# New Black Templar Army...



## jaren (Jul 7, 2008)

Hey all, first post here and i have decided to start a Black Templar army after finally filling out my Tau to satisfaction....

anyway, i am looking at starting with the Space Marine BattleForce, i am not sure how many points i am looking at with that (as a Black Templar army) and depending on that what other units would i want to look at, especially point wise, i am reaching for a good start of 1,500 points.

now keep in mind, i am on a small budget but i want to have a decent amount of units for my money.

i want to make this a very fluffy Black Templar army so, keep that in mind, i will be purchaseing a BT conversion kit or two for my army to start with.

please help me as i have ever done anything space marines so the chapters still kind of confuse me, that is in terms of game mechanics, how they relate to the main SM codex etc...

thanks for all the help.


----------



## Hudson (Jun 3, 2008)

check out the tactica section of this site theirs an awesome tactics thread regarding black templars, it really does go into some depth and it will help you to decide what your next move is in terms of models


----------



## Katie Drake (Nov 28, 2007)

jaren said:


> Hey all, first post here and i have decided to start a Black Templar army after finally filling out my Tau to satisfaction....
> 
> anyway, i am looking at starting with the Space Marine BattleForce, i am not sure how many points i am looking at with that (as a Black Templar army) and depending on that what other units would i want to look at, especially point wise, i am reaching for a good start of 1,500 points.
> 
> ...


Well first up, you'll need no books except the Black Templar Codex. They're completely independent of Codex: Space Marines so no worries there.

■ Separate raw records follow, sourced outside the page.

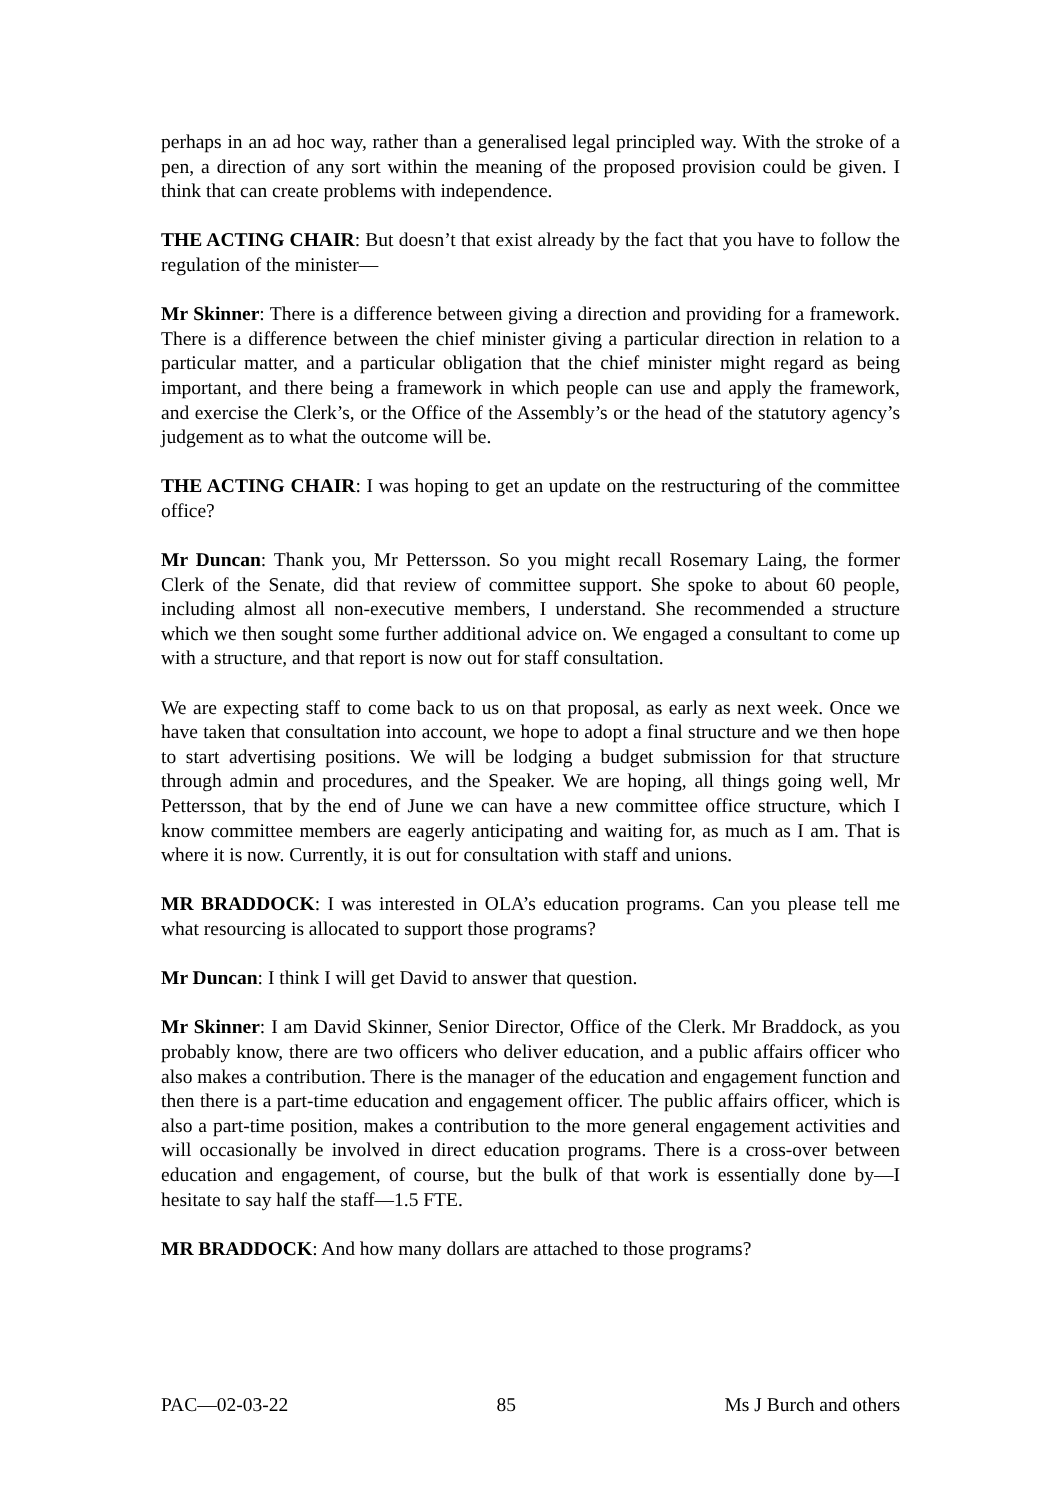perhaps in an ad hoc way, rather than a generalised legal principled way. With the stroke of a pen, a direction of any sort within the meaning of the proposed provision could be given. I think that can create problems with independence.
THE ACTING CHAIR: But doesn’t that exist already by the fact that you have to follow the regulation of the minister—
Mr Skinner: There is a difference between giving a direction and providing for a framework. There is a difference between the chief minister giving a particular direction in relation to a particular matter, and a particular obligation that the chief minister might regard as being important, and there being a framework in which people can use and apply the framework, and exercise the Clerk’s, or the Office of the Assembly’s or the head of the statutory agency’s judgement as to what the outcome will be.
THE ACTING CHAIR: I was hoping to get an update on the restructuring of the committee office?
Mr Duncan: Thank you, Mr Pettersson. So you might recall Rosemary Laing, the former Clerk of the Senate, did that review of committee support. She spoke to about 60 people, including almost all non-executive members, I understand. She recommended a structure which we then sought some further additional advice on. We engaged a consultant to come up with a structure, and that report is now out for staff consultation.
We are expecting staff to come back to us on that proposal, as early as next week. Once we have taken that consultation into account, we hope to adopt a final structure and we then hope to start advertising positions. We will be lodging a budget submission for that structure through admin and procedures, and the Speaker. We are hoping, all things going well, Mr Pettersson, that by the end of June we can have a new committee office structure, which I know committee members are eagerly anticipating and waiting for, as much as I am. That is where it is now. Currently, it is out for consultation with staff and unions.
MR BRADDOCK: I was interested in OLA’s education programs. Can you please tell me what resourcing is allocated to support those programs?
Mr Duncan: I think I will get David to answer that question.
Mr Skinner: I am David Skinner, Senior Director, Office of the Clerk. Mr Braddock, as you probably know, there are two officers who deliver education, and a public affairs officer who also makes a contribution. There is the manager of the education and engagement function and then there is a part-time education and engagement officer. The public affairs officer, which is also a part-time position, makes a contribution to the more general engagement activities and will occasionally be involved in direct education programs. There is a cross-over between education and engagement, of course, but the bulk of that work is essentially done by—I hesitate to say half the staff—1.5 FTE.
MR BRADDOCK: And how many dollars are attached to those programs?
PAC—02-03-22 85 Ms J Burch and others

Also, this doesn't belong in the army list section since it's not an army list.

Off to tactics it goes!

Katie D


----------



## Red Orc (Jun 14, 2007)

OK, Katie's covered the first thing - in terms of the rules, the Black Templars are completely seperate to Codex Space Marines, as well as the Dark Angels, Space Wolves and Blood Angels, all of which have their own rulebooks. So you needn't worry about those in terms of rules at all. All you need is the Black Templar Codex. It's not like an 'expansion', it's completely self-contained. So, just like any other two codices, no 'mix-n-match'.

In terms of the relationship in their background... the Black Templars were created 10,000 years ago from the Imperial Fist Legion, at the same time as the Imperial Fist _Chapter_ and the Crimson Fist Chapter. So they hold Rogal Dorn as their founder, as the Primarch of the Imperial Fists. The chapters have worked successfully together, according to some 'semi-official' fluff, but I can't actually remember what Crusade it was that painted their fists red to symbolise their close relationship to the Crimson Fists, sorry.

The Black Templars see themselves as the continuers of the Great Crusade of the Space Marine Legions - they're organised into 'Crusades' rather than companies, like other Space Marines. Each Crusade (the Nimbosa Crusade, the Vinculus Crusade etc) has a particular badge associated with it - a simple red-and-white heraldic design, usually. There are probably dozens of these already established. You might have to do a bit of research on this...

Their organisation is quite 'knightly' as well. The Crusades and the heraldry, but also their relationship to new recruits. Each new recruit is apprenticed to a Battle Brother in a kind knight-and-squire relationship. The idea is the marine trains the recruit in the honour and discipline of the chapter. This means that BTs field mixed squads of marines and scouts - in this case acting as 'armour bearers' or whatever.

Otherwise, in terms of tactics, there's a lack of heavy weapons, a desire to get up close and personal, and a strong distrust of psykers. And that's about as much as you can get from me I'm afraid.

:hope it helped cyclops:


----------



## Inquisitor Varrius (Jul 3, 2008)

> I can't actually remember what Crusade it was that painted their fists red to symbolise their close relationship to the Crimson Fists, sorry.


I think it was Nimbosa, but it's been a while since I've played Black Templar. Check the GW website and the article about icons/symbols. Lots of painting tips there too. 

Tactic wise, I think the biggest difference between Templar and Standard marines is that Templar don't have scout squads, they bring neophytes into battle with normal initiates.


----------